2.2 RELAÇÃO CAMPO-CIDADE E RURAL-URBANO: UMA BREVE REVISÃO

2.2.3 Abordagem da Permanência das Ruralidades

Essa abordagem argumenta sobre a permanência de diferentes ruralidades decorrentes das particularidades de cada lugar e da forma como cada fração do espaço participa de processos sócio-econômicos. Os autores dessa vertente se opõem ao entendimento de uma integração homogeneizadora urbano-rural e de uma iminente e irreversível urbanização do rural.

De acordo com Wanderley (2000), nessa abordagem se considera o conceito continuum rural-urbano como uma relação que aproxima e integra dois polos extremos. E mesmo ressaltando-se as semelhanças e a continuidade entre o rural e o urbano, as relações entre o campo e a cidade não acabam com as particularidades e, consequentemente, não representam o fim do rural.

A socióloga Maria Wanderley é contra a ideia de urbanização física do espaço rural, mas considera que o campo está cada vez mais condicionado aos interesses da cidade, que hoje exerce um domínio financeiro, administrativo e cultural. No entanto, também defende o meio rural como um espaço suporte de relações específicas, um singular espaço de vida. “A afirmação da permanência do rural como espaço integrado, porém específico e diferenciado, é reforçada quando se leva em conta as representações sociais a respeito do meio rural” (WANDERLEY, 2001, p. 33).

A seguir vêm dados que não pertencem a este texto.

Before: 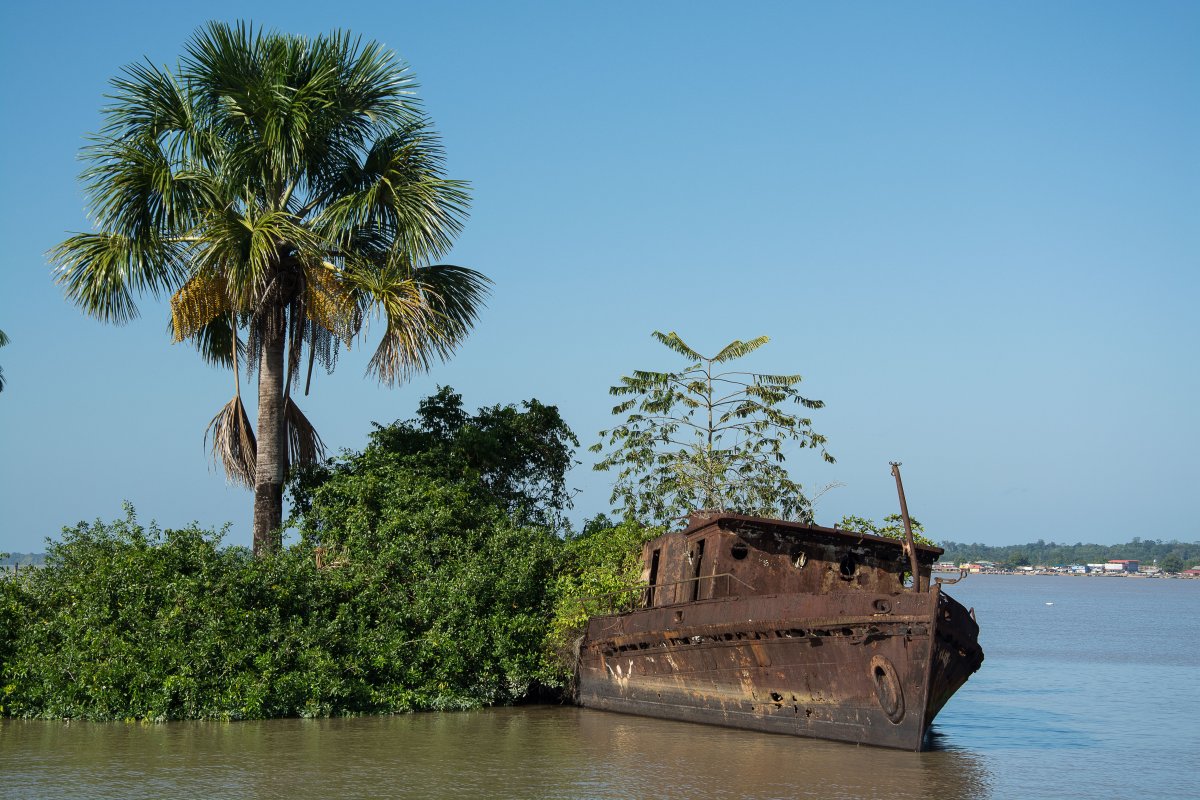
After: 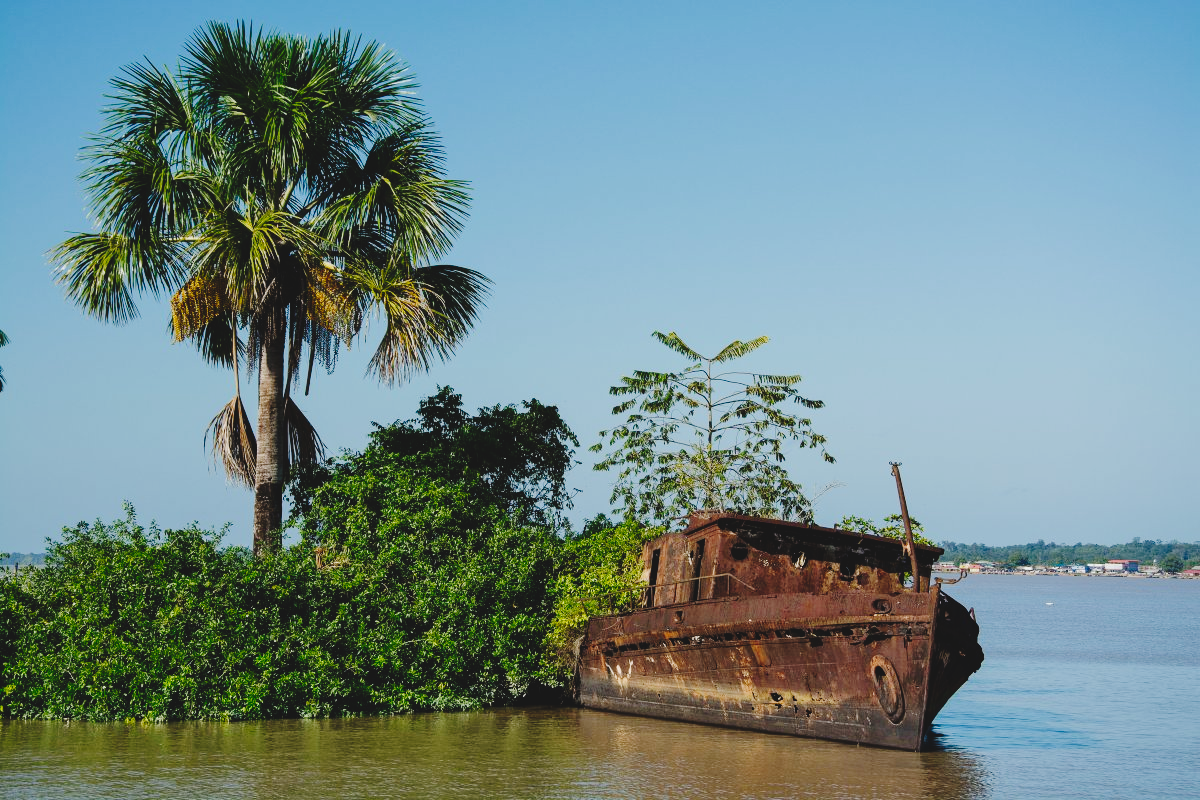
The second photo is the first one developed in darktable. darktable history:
tone equalizer: -8 EV 0.25 EV, -7 EV 0.417 EV, -6 EV 0.417 EV, -5 EV 0.25 EV, -3 EV -0.25 EV, -2 EV -0.417 EV, -1 EV -0.417 EV, +0 EV -0.25 EV, edges refinement/feathering 500, mask exposure compensation -1.57 EV, preserve details guided filter
exposure: black level correction -0.001, exposure 0.08 EV, compensate highlight preservation false
tone curve: curves: ch0 [(0, 0) (0.003, 0.084) (0.011, 0.084) (0.025, 0.084) (0.044, 0.084) (0.069, 0.085) (0.1, 0.09) (0.136, 0.1) (0.177, 0.119) (0.224, 0.144) (0.277, 0.205) (0.335, 0.298) (0.399, 0.417) (0.468, 0.525) (0.543, 0.631) (0.623, 0.72) (0.709, 0.8) (0.801, 0.867) (0.898, 0.934) (1, 1)], preserve colors none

Assim, para a maioria da população urbana, contrapondo-se ao artificialismo da vida urbana, a imagem do rural como próximo à natureza passa a desempenhar um importante papel nas representações da sociedade moderna.

Sobre esse posicionamento de Wanderley, no tocante às especificidades das relações sociais no meio rural, Candiotto e Corrêa (2008) questionam a ênfase dada ao meio rural, pelo fato da população rural e do próprio espaço rural serem condicionados ao estabelecimento de relações com o espaço urbano e com o meio técnico-científico-informacional como um todo. Afirmam que a construção do espaço rural não decorre somente de indivíduos, grupos e firmas vinculados ao rural.

Apesar das transformações que atingiram o meio rural, desencadeando uma progressiva ampliação do fluxo de pessoas, matérias-primas e informações no campo, o rural, para Mota e Schmitz (2002, p. 393), ainda é uma relevante categoria de análise do social, em razão das “[...] particularidades que podem ser constatadas por meio das atividades econômicas, das formas de ocupação do espaço, da paisagem, dos atores, das relações de trabalho e das representações sociais”. O espaço rural, apesar da diversificação de atividades econômicas, possui características que o diferencia do meio urbano e há uma memória social

relativa às diferenças entre as sociedades urbana e rural. Sendo mais apropriado se falar, portanto, em “ruralidades”.

Essa abordagem é denominada por Rua (2005, p. 51) de “[...] vertente analítica das „novas ruralidades‟. Os autores agrupados nessa vertente, Maria José Carneiro, Roberto José Moreira, José Eli da Veiga, Ricardo Abramovay e Sérgio Schneider, apesar de apresentarem uma enorme diversidade, defendem a relevância do estudo do rural, priorizando a ideia de “novas ruralidades”.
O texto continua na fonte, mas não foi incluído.